Personal information
- Date of birth: 29 October 1958 (age 66)
- Original team(s): Leeton (SWDFL)
- Height: 188 cm (6 ft 2 in)
- Weight: 91 kg (201 lb)

Playing career^{1}
- Years: Club / Games (Goals)
- 1979–1985: South Melbourne/Sydney / 088 (32)
- 1986–1989: Glenelg / 073 (25)
- Total:  / 161 (57)
- ^{1} Playing statistics correct to the end of 1989.

Career highlights
- Glenelg premiership 1986;

= Max Kruse (Australian footballer) =

Australian rules footballer (born 1958)

Max Kruse (born 29 October 1958) is a former Australian rules footballer who played with the South Melbourne/Sydney in the Victorian Football League (VFL).

Kruse was named after his father, Max Kruse, a former Prahran ruckman who represented the Victorian Football Association at the 1953 Adelaide Carnival.
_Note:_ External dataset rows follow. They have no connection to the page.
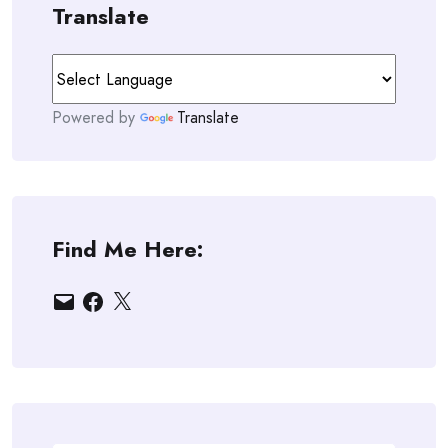
Translate
Powered by
Translate
Find Me Here:
Email
Facebook
X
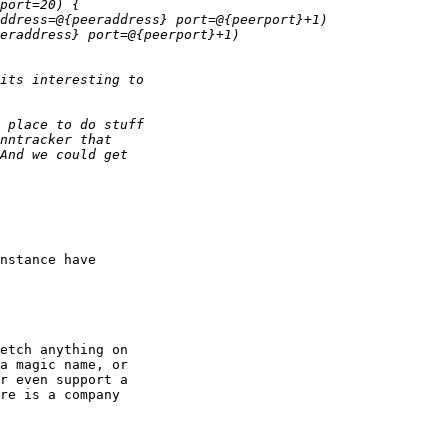
nstance have 

etch anything on 

a magic name, or 

r even support a 

re is a company 
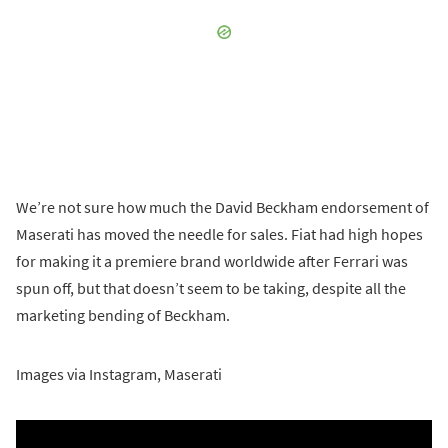
We’re not sure how much the David Beckham endorsement of
Maserati has moved the needle for sales. Fiat had high hopes
for making it a premiere brand worldwide after Ferrari was
spun off, but that doesn’t seem to be taking, despite all the
marketing bending of Beckham.
Images via Instagram, Maserati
Kruse senior was appointed coach of New South Wales club Leeton in 1957 and his son was born the following year.

In 1978, Kruse kicked 52 goals for Leeton, playing mainly from centre half forward and finished third in the league medal, the Gammage Medal, on 16 votes. He played in their 1978 premiership when Leeton defeated Turvey Park in the SWDFL grand final.

A centre half-forward / centre half-back, Kruse joined South Melbourne in 1979 and played eight games that year, all from round 13. He made another nine appearances in 1980, then from 1981 to 1984 put together 53 consecutive games. A thigh injury in 1985 kept him out of the league team for much of the year and he played only three games. It would be Kruse's final season with the Swans, he then spent four years with Glenelg from 1986 to 1989, after moving to South Australia for business reasons. He was a member of Glenelg's 1986 premiership team.